- **Instrucción**
Reescribe la reseña desde "La pera. Luego" hasta "por ese nombre." y pon "Interstellar" en lugar de "Prometheus".

- **Fragmento proporcionado**
+--
La pera. Luego dirán, a propósito
de “pilículas” como Prometheus, que hay una especie de ola religiosa en la
ciencia-ficción moderna. Claro, tonterías. Ya se ve por esta película que el principio antrópico ya era
conocido hace sesenta años, aunque no siempre por ese nombre.
La novela original de Wells, aunque vista desde ahora tenga ciertos errores, no
dejaba de ser una especulación muy curiosa en el aspecto biológico, con seres
con aspecto de pulpo, asexuales y telépatas. La película cambia el aspecto de
los alienígenas y los hace más humanos, sólo en el sentido de que tienen cuatro
miembros, pues la “cara” estaría en el “tronco”, por llamarlos así. Además,
tienen tres ojos dispuestos en círculo específicos para cada color, esto es, un
ojo para cada tipo de color recogido por los conos oculares. Incluso hacen
una simulación de cómo sería su visión y un comentario sobre su sangre. Vamos,
que la película no carece de nivel. Al final, acaba como la novela de Wells,
aunque esa escena, no diré cuál, en la película se oye con un oportuno toque de
campanas procedente de una iglesia.
+--
- **Datos proporcionados**
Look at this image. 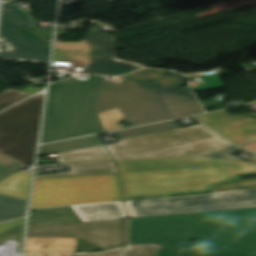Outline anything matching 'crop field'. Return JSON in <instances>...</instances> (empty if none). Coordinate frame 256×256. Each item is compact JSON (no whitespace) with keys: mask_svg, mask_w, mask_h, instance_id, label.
<instances>
[{"mask_svg":"<svg viewBox=\"0 0 256 256\" xmlns=\"http://www.w3.org/2000/svg\"><path fill=\"white\" fill-rule=\"evenodd\" d=\"M58 36L59 35H56L55 50L65 49V43H63L62 41L58 40Z\"/></svg>","mask_w":256,"mask_h":256,"instance_id":"33","label":"crop field"},{"mask_svg":"<svg viewBox=\"0 0 256 256\" xmlns=\"http://www.w3.org/2000/svg\"><path fill=\"white\" fill-rule=\"evenodd\" d=\"M31 94L22 91L6 90L0 94V110L30 96Z\"/></svg>","mask_w":256,"mask_h":256,"instance_id":"26","label":"crop field"},{"mask_svg":"<svg viewBox=\"0 0 256 256\" xmlns=\"http://www.w3.org/2000/svg\"><path fill=\"white\" fill-rule=\"evenodd\" d=\"M8 42H6L5 40L1 39V44H0V58H2V55H4L6 51L12 49L10 47L7 46ZM2 59H6V58H2Z\"/></svg>","mask_w":256,"mask_h":256,"instance_id":"31","label":"crop field"},{"mask_svg":"<svg viewBox=\"0 0 256 256\" xmlns=\"http://www.w3.org/2000/svg\"><path fill=\"white\" fill-rule=\"evenodd\" d=\"M27 201L0 194V222L25 216Z\"/></svg>","mask_w":256,"mask_h":256,"instance_id":"19","label":"crop field"},{"mask_svg":"<svg viewBox=\"0 0 256 256\" xmlns=\"http://www.w3.org/2000/svg\"><path fill=\"white\" fill-rule=\"evenodd\" d=\"M219 194V196H215ZM131 218L256 207V189L124 202ZM82 222L128 217L121 201L71 206Z\"/></svg>","mask_w":256,"mask_h":256,"instance_id":"5","label":"crop field"},{"mask_svg":"<svg viewBox=\"0 0 256 256\" xmlns=\"http://www.w3.org/2000/svg\"><path fill=\"white\" fill-rule=\"evenodd\" d=\"M256 188V179L240 181L232 184L216 187L211 192L215 191H227V190H240V189H252Z\"/></svg>","mask_w":256,"mask_h":256,"instance_id":"27","label":"crop field"},{"mask_svg":"<svg viewBox=\"0 0 256 256\" xmlns=\"http://www.w3.org/2000/svg\"><path fill=\"white\" fill-rule=\"evenodd\" d=\"M99 145H103V142L100 139L99 135L79 138L74 140H68L63 142L51 143V144L40 146L39 156L71 151L76 149H82L87 147L99 146Z\"/></svg>","mask_w":256,"mask_h":256,"instance_id":"17","label":"crop field"},{"mask_svg":"<svg viewBox=\"0 0 256 256\" xmlns=\"http://www.w3.org/2000/svg\"><path fill=\"white\" fill-rule=\"evenodd\" d=\"M103 79L92 75L50 84L41 143L105 131L96 109Z\"/></svg>","mask_w":256,"mask_h":256,"instance_id":"4","label":"crop field"},{"mask_svg":"<svg viewBox=\"0 0 256 256\" xmlns=\"http://www.w3.org/2000/svg\"><path fill=\"white\" fill-rule=\"evenodd\" d=\"M98 115L106 131L120 129L121 126L118 125V122L124 120L118 108L103 113H99Z\"/></svg>","mask_w":256,"mask_h":256,"instance_id":"24","label":"crop field"},{"mask_svg":"<svg viewBox=\"0 0 256 256\" xmlns=\"http://www.w3.org/2000/svg\"><path fill=\"white\" fill-rule=\"evenodd\" d=\"M58 163L113 160L105 145L71 152L59 153Z\"/></svg>","mask_w":256,"mask_h":256,"instance_id":"18","label":"crop field"},{"mask_svg":"<svg viewBox=\"0 0 256 256\" xmlns=\"http://www.w3.org/2000/svg\"><path fill=\"white\" fill-rule=\"evenodd\" d=\"M243 148H246V149L256 153V143L252 144V145H249V146H246V147H243Z\"/></svg>","mask_w":256,"mask_h":256,"instance_id":"34","label":"crop field"},{"mask_svg":"<svg viewBox=\"0 0 256 256\" xmlns=\"http://www.w3.org/2000/svg\"><path fill=\"white\" fill-rule=\"evenodd\" d=\"M207 221L196 222L198 219ZM256 255V223L232 218L228 210L130 219L129 244L185 241Z\"/></svg>","mask_w":256,"mask_h":256,"instance_id":"3","label":"crop field"},{"mask_svg":"<svg viewBox=\"0 0 256 256\" xmlns=\"http://www.w3.org/2000/svg\"><path fill=\"white\" fill-rule=\"evenodd\" d=\"M183 74L143 69L121 84L104 82L98 113L118 107L129 127L204 113L190 88L182 90Z\"/></svg>","mask_w":256,"mask_h":256,"instance_id":"2","label":"crop field"},{"mask_svg":"<svg viewBox=\"0 0 256 256\" xmlns=\"http://www.w3.org/2000/svg\"><path fill=\"white\" fill-rule=\"evenodd\" d=\"M29 15L16 4H5L3 20L8 22L13 28H21L36 25L34 19L29 20Z\"/></svg>","mask_w":256,"mask_h":256,"instance_id":"21","label":"crop field"},{"mask_svg":"<svg viewBox=\"0 0 256 256\" xmlns=\"http://www.w3.org/2000/svg\"><path fill=\"white\" fill-rule=\"evenodd\" d=\"M247 161H253L256 162V155L252 154L249 158L246 159Z\"/></svg>","mask_w":256,"mask_h":256,"instance_id":"35","label":"crop field"},{"mask_svg":"<svg viewBox=\"0 0 256 256\" xmlns=\"http://www.w3.org/2000/svg\"><path fill=\"white\" fill-rule=\"evenodd\" d=\"M53 61L72 63L73 66L89 68L90 72L108 75L138 69L113 60V36L97 32V25L92 26L86 40L66 43V50L55 51Z\"/></svg>","mask_w":256,"mask_h":256,"instance_id":"9","label":"crop field"},{"mask_svg":"<svg viewBox=\"0 0 256 256\" xmlns=\"http://www.w3.org/2000/svg\"><path fill=\"white\" fill-rule=\"evenodd\" d=\"M1 38L9 41V46L14 49L6 52L3 57L34 61L49 62L50 43L52 38H29L25 34L18 33L8 23H2Z\"/></svg>","mask_w":256,"mask_h":256,"instance_id":"12","label":"crop field"},{"mask_svg":"<svg viewBox=\"0 0 256 256\" xmlns=\"http://www.w3.org/2000/svg\"><path fill=\"white\" fill-rule=\"evenodd\" d=\"M162 243L135 245L124 249H118L116 251L95 254V255H78L75 256H156ZM147 250L144 255H140L141 250Z\"/></svg>","mask_w":256,"mask_h":256,"instance_id":"22","label":"crop field"},{"mask_svg":"<svg viewBox=\"0 0 256 256\" xmlns=\"http://www.w3.org/2000/svg\"><path fill=\"white\" fill-rule=\"evenodd\" d=\"M29 37H52L53 31L38 30V28H22L17 30Z\"/></svg>","mask_w":256,"mask_h":256,"instance_id":"29","label":"crop field"},{"mask_svg":"<svg viewBox=\"0 0 256 256\" xmlns=\"http://www.w3.org/2000/svg\"><path fill=\"white\" fill-rule=\"evenodd\" d=\"M211 130L236 146L242 147L256 142V119L222 111L195 117Z\"/></svg>","mask_w":256,"mask_h":256,"instance_id":"11","label":"crop field"},{"mask_svg":"<svg viewBox=\"0 0 256 256\" xmlns=\"http://www.w3.org/2000/svg\"><path fill=\"white\" fill-rule=\"evenodd\" d=\"M176 120L113 132L117 139L180 128Z\"/></svg>","mask_w":256,"mask_h":256,"instance_id":"20","label":"crop field"},{"mask_svg":"<svg viewBox=\"0 0 256 256\" xmlns=\"http://www.w3.org/2000/svg\"><path fill=\"white\" fill-rule=\"evenodd\" d=\"M230 146L201 125L106 145L114 160L204 156Z\"/></svg>","mask_w":256,"mask_h":256,"instance_id":"6","label":"crop field"},{"mask_svg":"<svg viewBox=\"0 0 256 256\" xmlns=\"http://www.w3.org/2000/svg\"><path fill=\"white\" fill-rule=\"evenodd\" d=\"M31 177V172L19 171L13 174L0 182V193L27 200Z\"/></svg>","mask_w":256,"mask_h":256,"instance_id":"16","label":"crop field"},{"mask_svg":"<svg viewBox=\"0 0 256 256\" xmlns=\"http://www.w3.org/2000/svg\"><path fill=\"white\" fill-rule=\"evenodd\" d=\"M43 99L36 95L0 114L1 153L25 165L34 162Z\"/></svg>","mask_w":256,"mask_h":256,"instance_id":"8","label":"crop field"},{"mask_svg":"<svg viewBox=\"0 0 256 256\" xmlns=\"http://www.w3.org/2000/svg\"><path fill=\"white\" fill-rule=\"evenodd\" d=\"M69 166H70L71 173L36 175L35 179L117 174V168L114 162L80 163V164H69Z\"/></svg>","mask_w":256,"mask_h":256,"instance_id":"15","label":"crop field"},{"mask_svg":"<svg viewBox=\"0 0 256 256\" xmlns=\"http://www.w3.org/2000/svg\"><path fill=\"white\" fill-rule=\"evenodd\" d=\"M201 104L203 105L204 108H207V107H211V106L220 105V104H222V102H221V101H217V100L210 99V100L201 102Z\"/></svg>","mask_w":256,"mask_h":256,"instance_id":"32","label":"crop field"},{"mask_svg":"<svg viewBox=\"0 0 256 256\" xmlns=\"http://www.w3.org/2000/svg\"><path fill=\"white\" fill-rule=\"evenodd\" d=\"M25 165L0 154V180L19 171Z\"/></svg>","mask_w":256,"mask_h":256,"instance_id":"25","label":"crop field"},{"mask_svg":"<svg viewBox=\"0 0 256 256\" xmlns=\"http://www.w3.org/2000/svg\"><path fill=\"white\" fill-rule=\"evenodd\" d=\"M114 60H116V59H114ZM116 61L122 62V63L131 64V65H134V66H138V67L144 68V67H142V66H139V65H136V64H132V63H129V62H126V61H122V60H116Z\"/></svg>","mask_w":256,"mask_h":256,"instance_id":"36","label":"crop field"},{"mask_svg":"<svg viewBox=\"0 0 256 256\" xmlns=\"http://www.w3.org/2000/svg\"><path fill=\"white\" fill-rule=\"evenodd\" d=\"M81 222L70 206L40 209L30 212L28 225Z\"/></svg>","mask_w":256,"mask_h":256,"instance_id":"14","label":"crop field"},{"mask_svg":"<svg viewBox=\"0 0 256 256\" xmlns=\"http://www.w3.org/2000/svg\"><path fill=\"white\" fill-rule=\"evenodd\" d=\"M122 200L117 175L35 180L31 208Z\"/></svg>","mask_w":256,"mask_h":256,"instance_id":"7","label":"crop field"},{"mask_svg":"<svg viewBox=\"0 0 256 256\" xmlns=\"http://www.w3.org/2000/svg\"><path fill=\"white\" fill-rule=\"evenodd\" d=\"M242 149H239L235 146L233 147H230V148H227V149H224V150H221L219 152H216V153H213V154H210V155H207L209 157H217V158H226V159H234V160H238L237 157H231V156H228L232 153H235L237 151H240Z\"/></svg>","mask_w":256,"mask_h":256,"instance_id":"30","label":"crop field"},{"mask_svg":"<svg viewBox=\"0 0 256 256\" xmlns=\"http://www.w3.org/2000/svg\"><path fill=\"white\" fill-rule=\"evenodd\" d=\"M184 242L163 243L157 256H177ZM180 256H254L222 248L186 242Z\"/></svg>","mask_w":256,"mask_h":256,"instance_id":"13","label":"crop field"},{"mask_svg":"<svg viewBox=\"0 0 256 256\" xmlns=\"http://www.w3.org/2000/svg\"><path fill=\"white\" fill-rule=\"evenodd\" d=\"M24 219L0 224V243L7 241L23 233Z\"/></svg>","mask_w":256,"mask_h":256,"instance_id":"23","label":"crop field"},{"mask_svg":"<svg viewBox=\"0 0 256 256\" xmlns=\"http://www.w3.org/2000/svg\"><path fill=\"white\" fill-rule=\"evenodd\" d=\"M116 162L123 200L207 192L256 173V163L208 157Z\"/></svg>","mask_w":256,"mask_h":256,"instance_id":"1","label":"crop field"},{"mask_svg":"<svg viewBox=\"0 0 256 256\" xmlns=\"http://www.w3.org/2000/svg\"><path fill=\"white\" fill-rule=\"evenodd\" d=\"M128 219L28 226L27 237L80 238L108 249L126 245Z\"/></svg>","mask_w":256,"mask_h":256,"instance_id":"10","label":"crop field"},{"mask_svg":"<svg viewBox=\"0 0 256 256\" xmlns=\"http://www.w3.org/2000/svg\"><path fill=\"white\" fill-rule=\"evenodd\" d=\"M230 212L232 216L235 218L256 222V208L235 209V210H230Z\"/></svg>","mask_w":256,"mask_h":256,"instance_id":"28","label":"crop field"}]
</instances>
+--
- **Respuesta del ejercicio**
La pera. Luego dirán, a propósito
de “pilículas” como Interstellar, que hay una especie de ola religiosa en la
ciencia-ficción moderna. Claro, tonterías. Ya se ve por esta película que el principio antrópico ya era
conocido hace sesenta años, aunque no siempre por ese nombre.